Below we described steps needed to understand how the solution has been programmed to create a digital distance measurement tool. However, if you just want to get the result of programming, download GreenPAK™ software to view the already completed GreenPAK Design File. Plug the GreenPAK Development Kit to your computer and hit the program to design the solution.

Introduction

The goal of this project is to design a digital distance sensor with the help of a GreenPAK IC. The system is designed using the ASM and other components within the GreenPAK to interact with an ultrasonic sensor. 

The system is designed to control a one-shot block, which will generate the trigger pulse with the necessary width for the ultrasonic sensor and classify the returning echo signal (proportional to the distance measured) into 8 distance categories. 

The interface design can be used to drive a digital distance sensor to be used in a wide variety of applications, such as parking assist systems, robotics, warning systems, etc.

|---|

[TASK INSTRUCTIONS] List every application the distance sensor excerpt above names for the interface design.

|---|

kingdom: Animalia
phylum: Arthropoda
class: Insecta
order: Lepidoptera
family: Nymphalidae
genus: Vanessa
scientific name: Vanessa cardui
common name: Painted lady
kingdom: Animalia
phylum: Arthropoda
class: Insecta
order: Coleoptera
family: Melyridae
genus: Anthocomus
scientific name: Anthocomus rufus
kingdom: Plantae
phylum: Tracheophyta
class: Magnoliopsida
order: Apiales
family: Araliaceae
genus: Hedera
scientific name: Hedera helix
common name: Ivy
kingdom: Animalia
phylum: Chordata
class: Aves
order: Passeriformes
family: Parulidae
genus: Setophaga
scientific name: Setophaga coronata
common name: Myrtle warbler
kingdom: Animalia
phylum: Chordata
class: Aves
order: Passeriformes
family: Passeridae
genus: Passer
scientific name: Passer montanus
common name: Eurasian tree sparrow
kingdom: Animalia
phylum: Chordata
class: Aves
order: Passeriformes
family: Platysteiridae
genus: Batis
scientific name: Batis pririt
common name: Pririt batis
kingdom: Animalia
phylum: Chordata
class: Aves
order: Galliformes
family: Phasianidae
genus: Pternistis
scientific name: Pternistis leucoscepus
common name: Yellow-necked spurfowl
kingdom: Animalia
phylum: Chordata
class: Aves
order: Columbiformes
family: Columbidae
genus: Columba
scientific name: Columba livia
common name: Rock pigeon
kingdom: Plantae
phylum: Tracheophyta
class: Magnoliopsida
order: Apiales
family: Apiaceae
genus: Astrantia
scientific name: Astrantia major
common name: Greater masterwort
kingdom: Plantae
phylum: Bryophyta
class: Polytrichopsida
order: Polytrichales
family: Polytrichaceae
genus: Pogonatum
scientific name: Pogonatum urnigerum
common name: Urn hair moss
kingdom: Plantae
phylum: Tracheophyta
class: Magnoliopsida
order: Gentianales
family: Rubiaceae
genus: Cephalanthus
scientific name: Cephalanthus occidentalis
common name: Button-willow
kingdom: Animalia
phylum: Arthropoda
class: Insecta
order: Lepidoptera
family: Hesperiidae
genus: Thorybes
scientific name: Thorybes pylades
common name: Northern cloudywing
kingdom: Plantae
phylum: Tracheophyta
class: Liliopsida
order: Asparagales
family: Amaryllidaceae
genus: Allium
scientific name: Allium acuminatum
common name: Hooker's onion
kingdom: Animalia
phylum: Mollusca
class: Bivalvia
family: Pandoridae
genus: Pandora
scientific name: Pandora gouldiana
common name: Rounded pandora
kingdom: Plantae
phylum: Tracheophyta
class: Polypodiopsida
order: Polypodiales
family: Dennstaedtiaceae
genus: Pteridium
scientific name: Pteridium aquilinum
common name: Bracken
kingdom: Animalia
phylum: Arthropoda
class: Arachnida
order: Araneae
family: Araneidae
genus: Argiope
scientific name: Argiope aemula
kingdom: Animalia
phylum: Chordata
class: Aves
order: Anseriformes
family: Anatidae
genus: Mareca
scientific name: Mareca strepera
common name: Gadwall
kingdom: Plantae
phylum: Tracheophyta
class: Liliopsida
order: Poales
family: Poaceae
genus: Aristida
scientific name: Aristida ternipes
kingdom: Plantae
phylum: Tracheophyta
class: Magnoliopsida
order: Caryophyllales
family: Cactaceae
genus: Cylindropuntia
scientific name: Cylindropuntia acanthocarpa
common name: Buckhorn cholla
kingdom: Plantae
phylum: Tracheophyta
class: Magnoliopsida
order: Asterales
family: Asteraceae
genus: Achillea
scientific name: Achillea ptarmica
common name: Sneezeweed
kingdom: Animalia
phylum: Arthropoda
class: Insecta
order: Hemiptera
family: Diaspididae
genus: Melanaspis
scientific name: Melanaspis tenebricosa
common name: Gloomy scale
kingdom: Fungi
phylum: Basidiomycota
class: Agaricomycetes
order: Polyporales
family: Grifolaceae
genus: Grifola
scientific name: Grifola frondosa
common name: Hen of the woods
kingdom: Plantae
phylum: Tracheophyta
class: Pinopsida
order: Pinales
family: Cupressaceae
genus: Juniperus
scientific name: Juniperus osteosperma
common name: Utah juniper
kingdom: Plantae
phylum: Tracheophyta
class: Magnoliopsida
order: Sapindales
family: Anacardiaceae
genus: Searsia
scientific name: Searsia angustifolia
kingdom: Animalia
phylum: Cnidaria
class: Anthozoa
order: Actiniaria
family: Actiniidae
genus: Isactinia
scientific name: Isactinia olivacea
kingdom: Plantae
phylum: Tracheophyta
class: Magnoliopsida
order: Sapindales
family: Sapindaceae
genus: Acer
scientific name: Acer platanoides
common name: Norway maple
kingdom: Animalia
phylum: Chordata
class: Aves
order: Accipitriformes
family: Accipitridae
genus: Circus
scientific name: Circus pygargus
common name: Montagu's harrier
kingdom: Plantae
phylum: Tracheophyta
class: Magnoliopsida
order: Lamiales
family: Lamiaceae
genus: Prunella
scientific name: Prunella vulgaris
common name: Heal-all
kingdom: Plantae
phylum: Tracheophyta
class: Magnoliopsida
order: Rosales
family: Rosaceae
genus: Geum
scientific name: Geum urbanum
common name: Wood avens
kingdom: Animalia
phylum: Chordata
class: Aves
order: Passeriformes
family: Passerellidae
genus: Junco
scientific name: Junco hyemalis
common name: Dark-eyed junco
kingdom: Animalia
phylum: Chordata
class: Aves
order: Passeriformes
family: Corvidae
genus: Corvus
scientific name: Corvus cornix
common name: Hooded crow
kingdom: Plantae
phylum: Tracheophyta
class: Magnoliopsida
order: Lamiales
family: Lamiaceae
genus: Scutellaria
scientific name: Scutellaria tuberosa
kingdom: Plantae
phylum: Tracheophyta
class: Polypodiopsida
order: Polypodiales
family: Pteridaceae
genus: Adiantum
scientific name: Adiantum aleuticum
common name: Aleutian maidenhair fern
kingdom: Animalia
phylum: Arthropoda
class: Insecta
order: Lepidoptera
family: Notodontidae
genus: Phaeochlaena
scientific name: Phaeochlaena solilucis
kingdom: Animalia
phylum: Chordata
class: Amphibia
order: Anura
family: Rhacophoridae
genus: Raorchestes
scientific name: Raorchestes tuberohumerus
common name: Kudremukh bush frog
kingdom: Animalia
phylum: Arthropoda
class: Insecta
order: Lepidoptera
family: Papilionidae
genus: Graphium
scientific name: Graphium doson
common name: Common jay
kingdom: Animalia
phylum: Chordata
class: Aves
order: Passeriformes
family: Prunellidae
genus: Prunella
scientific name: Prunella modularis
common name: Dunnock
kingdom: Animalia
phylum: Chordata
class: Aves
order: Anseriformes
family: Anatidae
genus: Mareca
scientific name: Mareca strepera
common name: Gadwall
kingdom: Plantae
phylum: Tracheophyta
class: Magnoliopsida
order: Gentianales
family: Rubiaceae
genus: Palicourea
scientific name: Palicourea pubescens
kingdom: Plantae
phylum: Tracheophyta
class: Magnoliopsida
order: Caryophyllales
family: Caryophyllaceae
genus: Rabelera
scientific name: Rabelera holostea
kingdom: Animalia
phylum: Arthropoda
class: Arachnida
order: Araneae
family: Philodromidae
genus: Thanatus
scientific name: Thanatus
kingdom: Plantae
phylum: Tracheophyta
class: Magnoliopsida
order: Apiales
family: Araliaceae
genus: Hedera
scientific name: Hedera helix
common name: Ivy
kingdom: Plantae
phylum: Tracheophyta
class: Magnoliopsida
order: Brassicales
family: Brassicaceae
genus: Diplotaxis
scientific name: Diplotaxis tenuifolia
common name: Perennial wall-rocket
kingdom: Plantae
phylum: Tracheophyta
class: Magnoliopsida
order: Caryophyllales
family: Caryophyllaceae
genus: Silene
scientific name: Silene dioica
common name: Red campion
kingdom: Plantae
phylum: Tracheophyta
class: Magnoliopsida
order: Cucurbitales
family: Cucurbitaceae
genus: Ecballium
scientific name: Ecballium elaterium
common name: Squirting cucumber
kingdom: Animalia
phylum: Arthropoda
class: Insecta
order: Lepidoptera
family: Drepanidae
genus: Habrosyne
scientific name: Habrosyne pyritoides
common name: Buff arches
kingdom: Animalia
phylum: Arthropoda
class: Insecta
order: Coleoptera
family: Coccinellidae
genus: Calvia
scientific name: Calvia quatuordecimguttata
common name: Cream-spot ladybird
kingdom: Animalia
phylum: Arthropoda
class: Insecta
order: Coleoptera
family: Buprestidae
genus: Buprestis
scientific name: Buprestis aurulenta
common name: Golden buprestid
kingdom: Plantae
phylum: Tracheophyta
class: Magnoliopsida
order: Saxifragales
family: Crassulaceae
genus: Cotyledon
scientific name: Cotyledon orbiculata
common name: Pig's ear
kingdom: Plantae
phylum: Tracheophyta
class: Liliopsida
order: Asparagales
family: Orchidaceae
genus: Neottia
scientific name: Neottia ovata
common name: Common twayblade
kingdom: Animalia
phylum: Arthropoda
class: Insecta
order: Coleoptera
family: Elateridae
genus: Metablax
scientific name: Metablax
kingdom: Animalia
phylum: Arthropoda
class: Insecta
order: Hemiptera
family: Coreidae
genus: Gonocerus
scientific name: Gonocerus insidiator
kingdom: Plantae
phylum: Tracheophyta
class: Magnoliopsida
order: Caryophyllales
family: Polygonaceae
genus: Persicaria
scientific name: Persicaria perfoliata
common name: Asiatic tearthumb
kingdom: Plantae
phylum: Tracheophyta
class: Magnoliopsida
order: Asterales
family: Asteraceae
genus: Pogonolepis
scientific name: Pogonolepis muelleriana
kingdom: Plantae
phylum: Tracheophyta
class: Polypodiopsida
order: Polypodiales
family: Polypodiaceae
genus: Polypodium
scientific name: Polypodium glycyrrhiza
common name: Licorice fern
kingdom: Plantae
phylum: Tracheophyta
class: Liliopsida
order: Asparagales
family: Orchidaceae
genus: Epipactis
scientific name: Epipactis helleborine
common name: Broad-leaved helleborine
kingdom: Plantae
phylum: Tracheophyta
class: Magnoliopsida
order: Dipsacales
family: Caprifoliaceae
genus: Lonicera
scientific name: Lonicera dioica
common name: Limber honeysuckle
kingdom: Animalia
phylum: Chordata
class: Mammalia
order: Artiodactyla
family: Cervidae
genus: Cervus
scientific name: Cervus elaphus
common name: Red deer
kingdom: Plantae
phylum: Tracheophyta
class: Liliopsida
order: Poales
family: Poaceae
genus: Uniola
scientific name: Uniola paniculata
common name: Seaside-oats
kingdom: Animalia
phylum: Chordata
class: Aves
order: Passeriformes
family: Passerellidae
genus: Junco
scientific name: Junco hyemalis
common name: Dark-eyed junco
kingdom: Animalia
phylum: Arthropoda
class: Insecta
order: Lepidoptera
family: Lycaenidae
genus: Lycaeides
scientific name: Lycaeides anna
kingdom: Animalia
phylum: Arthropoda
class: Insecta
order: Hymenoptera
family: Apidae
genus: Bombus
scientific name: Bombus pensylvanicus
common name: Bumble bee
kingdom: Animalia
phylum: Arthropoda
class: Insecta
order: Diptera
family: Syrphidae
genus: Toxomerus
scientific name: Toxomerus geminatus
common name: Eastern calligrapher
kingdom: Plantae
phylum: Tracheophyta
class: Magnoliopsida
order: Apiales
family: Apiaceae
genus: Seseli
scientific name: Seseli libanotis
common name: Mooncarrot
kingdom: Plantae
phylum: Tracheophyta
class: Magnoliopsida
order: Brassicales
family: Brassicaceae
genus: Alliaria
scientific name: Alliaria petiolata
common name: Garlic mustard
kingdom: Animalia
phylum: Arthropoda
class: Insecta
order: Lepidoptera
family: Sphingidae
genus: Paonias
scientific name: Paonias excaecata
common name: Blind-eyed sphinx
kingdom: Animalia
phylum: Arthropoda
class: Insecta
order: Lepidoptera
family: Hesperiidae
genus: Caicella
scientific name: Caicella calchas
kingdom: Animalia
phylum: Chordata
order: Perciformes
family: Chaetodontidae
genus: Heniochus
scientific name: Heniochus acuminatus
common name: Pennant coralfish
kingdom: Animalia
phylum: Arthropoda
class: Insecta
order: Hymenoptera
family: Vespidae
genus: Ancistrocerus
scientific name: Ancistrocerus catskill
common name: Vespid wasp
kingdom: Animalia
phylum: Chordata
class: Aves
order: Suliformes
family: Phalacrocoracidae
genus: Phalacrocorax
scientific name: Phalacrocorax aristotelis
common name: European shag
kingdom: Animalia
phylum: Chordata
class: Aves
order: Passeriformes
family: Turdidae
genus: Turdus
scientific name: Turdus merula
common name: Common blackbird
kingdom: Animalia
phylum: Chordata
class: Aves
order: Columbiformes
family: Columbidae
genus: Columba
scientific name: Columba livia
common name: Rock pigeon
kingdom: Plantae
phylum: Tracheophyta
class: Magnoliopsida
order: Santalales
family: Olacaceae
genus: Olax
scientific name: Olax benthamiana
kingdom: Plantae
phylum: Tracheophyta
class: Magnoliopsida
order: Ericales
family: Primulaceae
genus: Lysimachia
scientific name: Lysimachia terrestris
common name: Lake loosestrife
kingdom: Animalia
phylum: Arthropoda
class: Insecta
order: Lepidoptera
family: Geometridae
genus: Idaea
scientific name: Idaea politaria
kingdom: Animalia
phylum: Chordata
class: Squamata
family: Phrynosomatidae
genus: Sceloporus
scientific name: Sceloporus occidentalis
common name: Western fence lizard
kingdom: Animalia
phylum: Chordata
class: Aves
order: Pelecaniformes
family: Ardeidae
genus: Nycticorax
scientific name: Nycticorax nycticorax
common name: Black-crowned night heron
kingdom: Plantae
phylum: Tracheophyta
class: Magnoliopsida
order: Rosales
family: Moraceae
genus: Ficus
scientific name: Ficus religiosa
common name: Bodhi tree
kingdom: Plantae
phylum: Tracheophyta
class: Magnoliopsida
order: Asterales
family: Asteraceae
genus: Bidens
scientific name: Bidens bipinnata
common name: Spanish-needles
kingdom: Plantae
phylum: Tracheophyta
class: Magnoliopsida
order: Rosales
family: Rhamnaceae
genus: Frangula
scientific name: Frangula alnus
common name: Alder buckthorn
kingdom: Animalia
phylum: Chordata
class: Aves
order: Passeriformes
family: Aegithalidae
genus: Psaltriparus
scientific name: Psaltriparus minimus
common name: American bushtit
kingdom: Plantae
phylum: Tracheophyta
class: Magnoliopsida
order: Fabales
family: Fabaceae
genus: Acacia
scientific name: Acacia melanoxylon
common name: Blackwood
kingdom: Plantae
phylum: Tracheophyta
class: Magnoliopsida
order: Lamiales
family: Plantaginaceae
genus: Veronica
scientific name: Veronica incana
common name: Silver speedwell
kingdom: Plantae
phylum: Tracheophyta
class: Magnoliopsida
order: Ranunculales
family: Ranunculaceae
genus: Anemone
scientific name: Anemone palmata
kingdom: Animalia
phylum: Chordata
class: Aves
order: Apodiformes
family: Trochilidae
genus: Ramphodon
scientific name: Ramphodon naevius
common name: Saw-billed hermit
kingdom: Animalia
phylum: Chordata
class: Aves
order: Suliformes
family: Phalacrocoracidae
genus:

|---|

[EXERCISE ANSWER] Parking assist systems, robotics, warning systems